Bob, the case for gun control is made mainly on utilitarian grounds: the argument is that access to guns leads to a lot of harm to other people. The case for the war on drugs is mad partially on utilitarian grounds, with arguments that drugs lead to impaired judgment and harm to public health, but it’s motivated in large part by moralistic (or deontological) considerations, namely the notion that drug use is inherently immoral behavior. So can’t you imagine a liberal, supportive of utilitarian arguments but skeptical of moralistic arguments, putting more stock in gun laws than in drug laws?
Keshav, right, that’s why I’m saying a non-economist liberal who holds those positions doesn’t shock me.
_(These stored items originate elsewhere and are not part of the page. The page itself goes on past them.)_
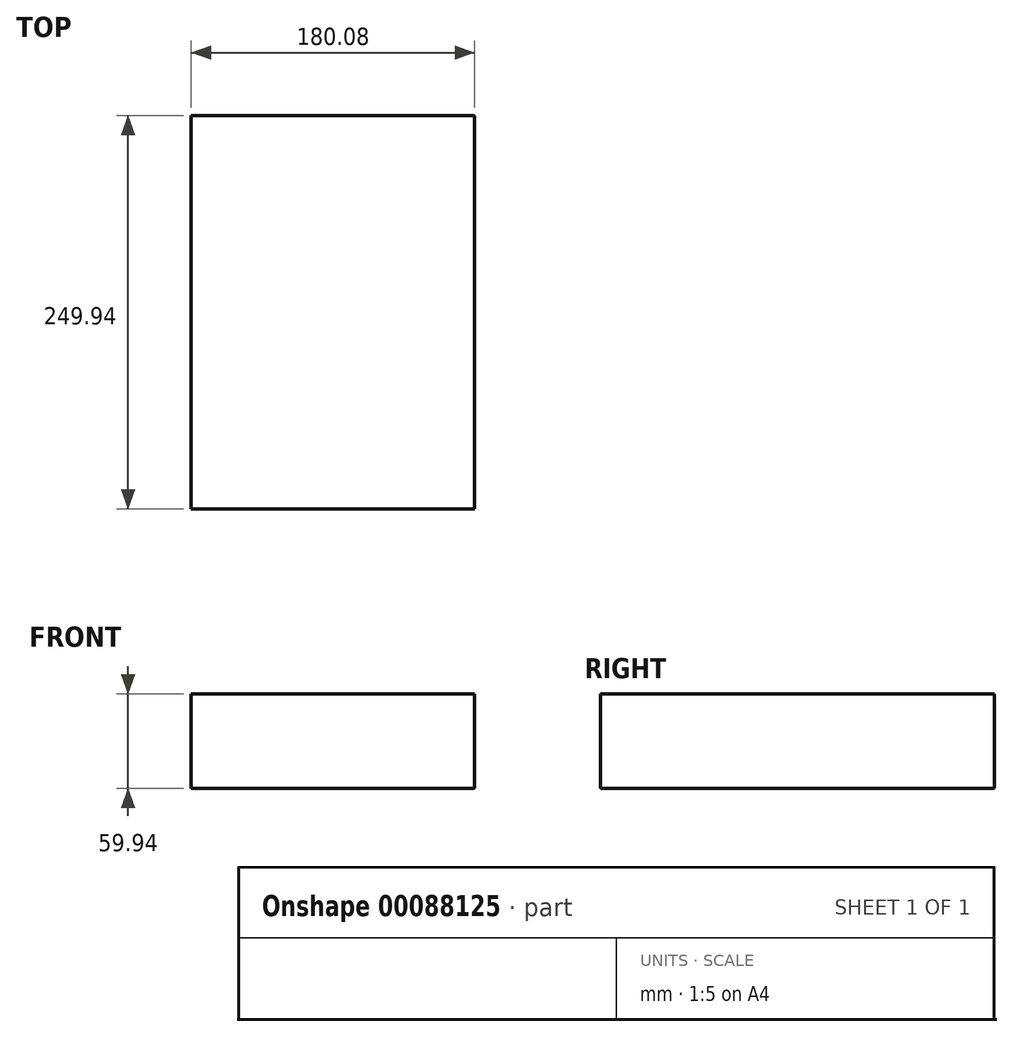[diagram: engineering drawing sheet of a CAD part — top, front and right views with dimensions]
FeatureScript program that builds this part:
annotation { "Feature Type Name" : "Feature", "Feature Type Description" : "" }
export const myFeature = defineFeature(function(context is Context, id is Id, definition is map)
    precondition{}
    {
        {
            var Q0;
            Q0=qCreatedBy(makeId("Top.planeOp"),FACE);
            var sketch = newSketch(context, id + "F0", { "sketchPlane" : qUnion([Q0])});
            skLineSegment(sketch, "E0.bottom", {"start": v(90.04, -124.97) * mm, "end": v(-90.04, -124.97) * mm});
            skLineSegment(sketch, "E0.top", {"start": v(90.04, 124.97) * mm, "end": v(-90.04, 124.97) * mm});
            skLineSegment(sketch, "E0.left", {"start": v(90.04, -124.97) * mm, "end": v(90.04, 124.97) * mm});
            skLineSegment(sketch, "E0.right", {"start": v(-90.04, -124.97) * mm, "end": v(-90.04, 124.97) * mm});
            skPoint(sketch, "E0.middle", {"position": v(0, 0) * mm});
            skSolve(sketch);
        }
        {
            var Q0;
            Q0=makeQuery(id+"F0.imprint","IMPRINT",FACE,{"disambiguationData":[TD([[makeQuery(id+"F0.imprint","IMPRINT",EDGE,{"derivedFrom":sQuery(id+"F0.wireOp",EDGE,"E0.bottom")}),-1.0]])]});
            extrude(context, id + "F1", {"entities" : qUnion([Q0]), "depth" : 59.94 * mm});
        }
    });
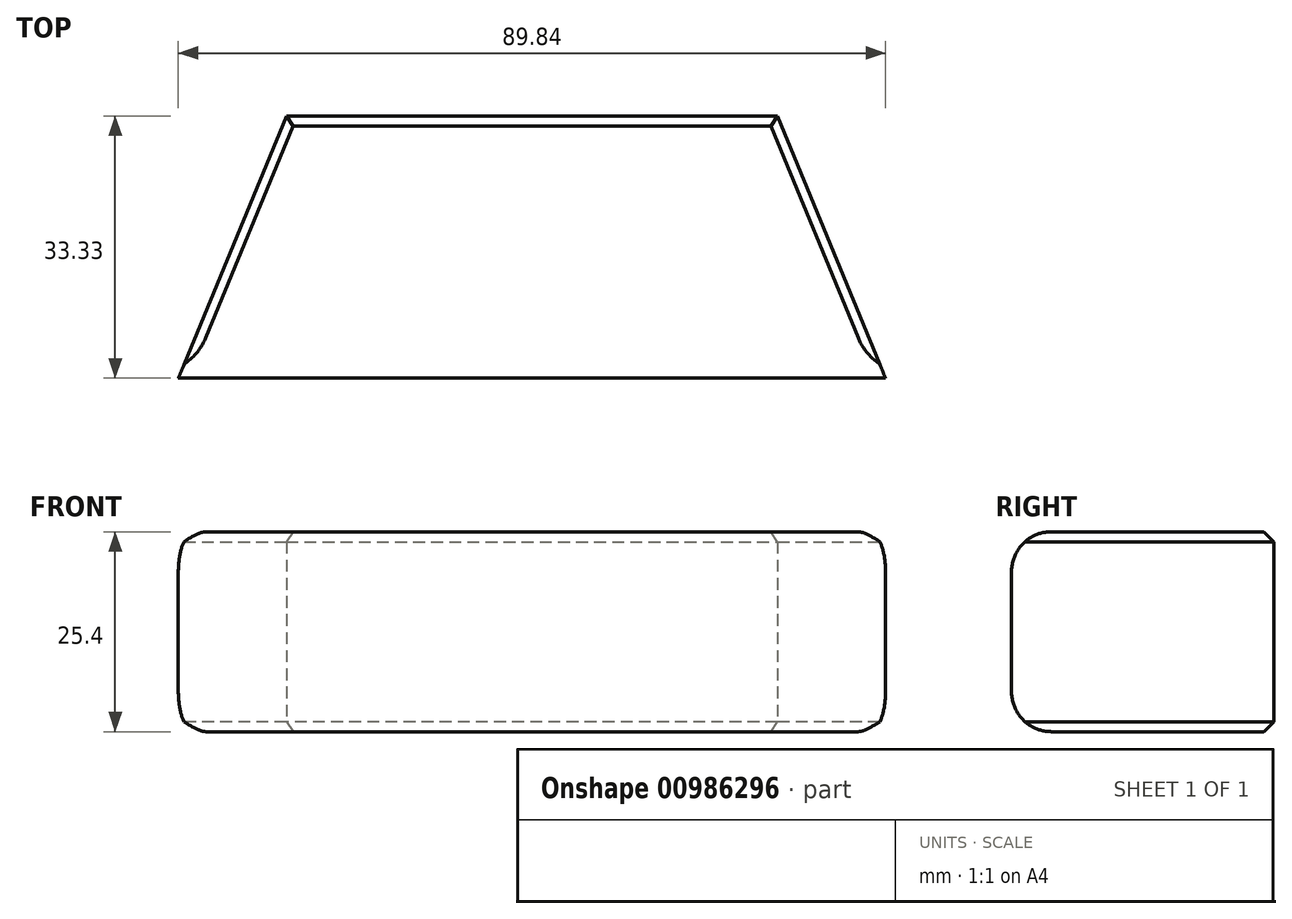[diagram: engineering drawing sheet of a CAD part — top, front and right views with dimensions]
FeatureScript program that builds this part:
annotation { "Feature Type Name" : "Feature", "Feature Type Description" : "" }
export const myFeature = defineFeature(function(context is Context, id is Id, definition is map)
    precondition{}
    {
        {
            var Q0;
            Q0=qCreatedBy(makeId("Top.planeOp"),FACE);
            var sketch = newSketch(context, id + "F0", { "sketchPlane" : qUnion([Q0])});
            skLineSegment(sketch, "E0", {"start": v(0, 0) * mm, "end": v(13.73, 33.33) * mm});
            skLineSegment(sketch, "E1", {"start": v(13.73, 33.33) * mm, "end": v(76.11, 33.33) * mm});
            skLineSegment(sketch, "E2", {"start": v(76.11, 33.33) * mm, "end": v(89.84, 0) * mm});
            skLineSegment(sketch, "E3", {"start": v(89.84, 0) * mm, "end": v(0, 0) * mm});
            skLineSegment(sketch, "E4", {"start": v(44.92, 33.33) * mm, "end": v(44.92, 0) * mm, "construction": true});
            skSolve(sketch);
        }
        {
            var Q0;
            Q0 = qSketchRegion(id + "F0", true);
            extrude(context, id + "F1", {"entities" : qUnion([Q0]), "depth" : 25.4 * mm, "offsetDistance" : 25.4 * mm});
        }
        {
            var Q0;
            Q0=makeQuery(id+"F1.opExtrude","CAP_EDGE",EDGE,{"disambiguationData":[OSD([sQuery(id+"F0.wireOp",EDGE,"E0")])],"isStart":false});
            var Q1;
            Q1=makeQuery(id+"F1.opExtrude","CAP_EDGE",EDGE,{"disambiguationData":[OSD([sQuery(id+"F0.wireOp",EDGE,"E0")])],"isStart":true});
            var Q2;
            Q2=makeQuery(id+"F1.opExtrude","CAP_EDGE",EDGE,{"disambiguationData":[OSD([sQuery(id+"F0.wireOp",EDGE,"E2")])],"isStart":false});
            var Q3;
            Q3=makeQuery(id+"F1.opExtrude","CAP_EDGE",EDGE,{"disambiguationData":[OSD([sQuery(id+"F0.wireOp",EDGE,"E2")])],"isStart":true});
            chamfer(context, id + "F2", {"entities" : qUnion([Q0, Q1, Q2, Q3]), "width" : 1.27 * mm, "tangentPropagation" : true});
        }
        {
            var Q0;
            Q0=makeQuery(id+"F1.opExtrude","CAP_EDGE",EDGE,{"disambiguationData":[OSD([sQuery(id+"F0.wireOp",EDGE,"E3")])],"isStart":true});
            var Q1;
            Q1=makeQuery(id+"F1.opExtrude","CAP_EDGE",EDGE,{"disambiguationData":[OSD([sQuery(id+"F0.wireOp",EDGE,"E3")])],"isStart":false});
            fillet(context, id + "F3", {"entities" : qUnion([Q0, Q1]), "radius" : 5.08 * mm, "tangentPropagation" : true, "allowEdgeOverflow" : false});
        }
        {
            var Q0;
            Q0=makeQuery(id+"F1.opExtrude","CAP_EDGE",EDGE,{"disambiguationData":[OSD([sQuery(id+"F0.wireOp",EDGE,"E1")])],"isStart":false});
            var Q1;
            Q1=makeQuery(id+"F1.opExtrude","CAP_EDGE",EDGE,{"disambiguationData":[OSD([sQuery(id+"F0.wireOp",EDGE,"E1")])],"isStart":true});
            chamfer(context, id + "F4", {"entities" : qUnion([Q0, Q1]), "width" : 1.27 * mm, "tangentPropagation" : true});
        }
    });
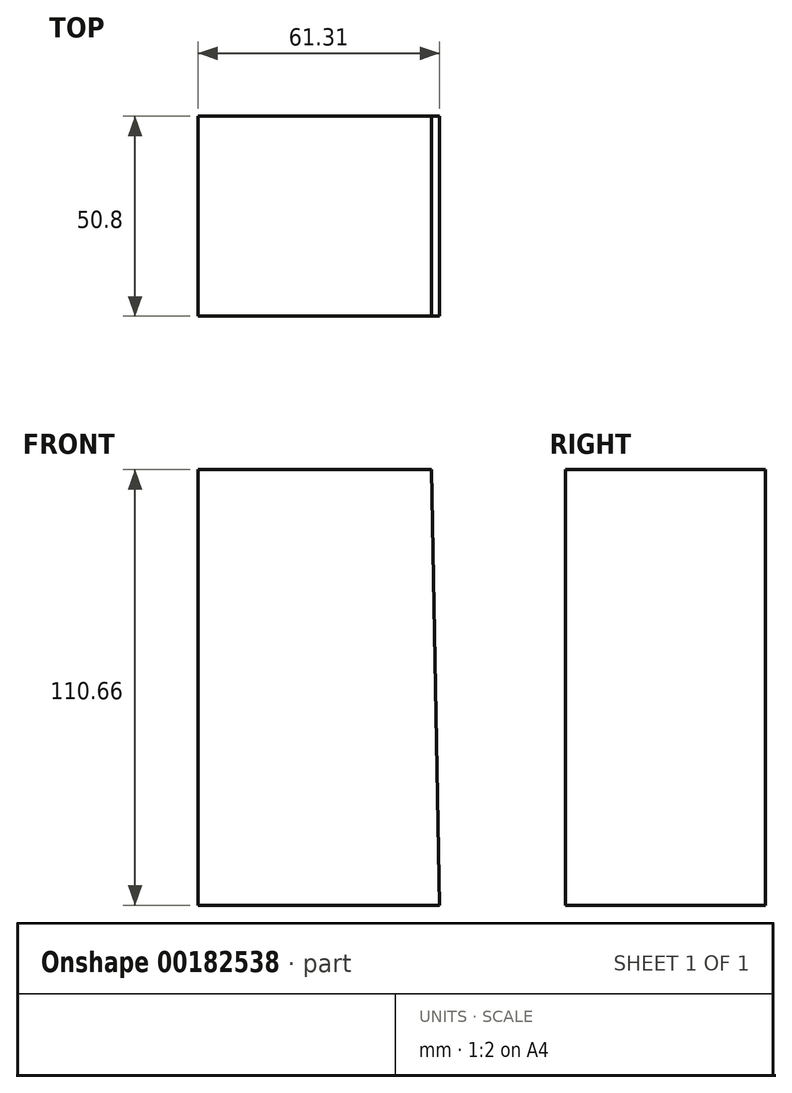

But an economist who opposes the Drug War because he realizes it causes gang violence, and then also supports gun control?!
“How can it be permissible? …”:
Robert Palmer – Simply Irresistible
http://www.youtube.com/watch?v=UrGw_cOgwa8
😀
FWIW, I didn’t comment on your clarification because I thought your criticism of the sentence you zeroed in on was more reasonable.
I don’t think it’s a big problem – certainly we organize what little we can observe about the world based on theories we’ve already accepted. But yes, he didn’t “know” that.
I imagine one can say some about human self-awareness as art and things like that evolved… but I don’t really know our prehistory well enough to say for sure.